Rewrite the records below, substituting "30日" for each occurrence of "60日" and leaving all other text unchanged.

### Given records

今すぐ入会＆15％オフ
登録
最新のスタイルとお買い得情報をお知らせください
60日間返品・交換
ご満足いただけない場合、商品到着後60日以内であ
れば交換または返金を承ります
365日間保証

######

Output below ▸
今すぐ入会＆15％オフ
登録
最新のスタイルとお買い得情報をお知らせください
30日間返品・交換
ご満足いただけない場合、商品到着後30日以内であ
れば交換または返金を承ります
365日間保証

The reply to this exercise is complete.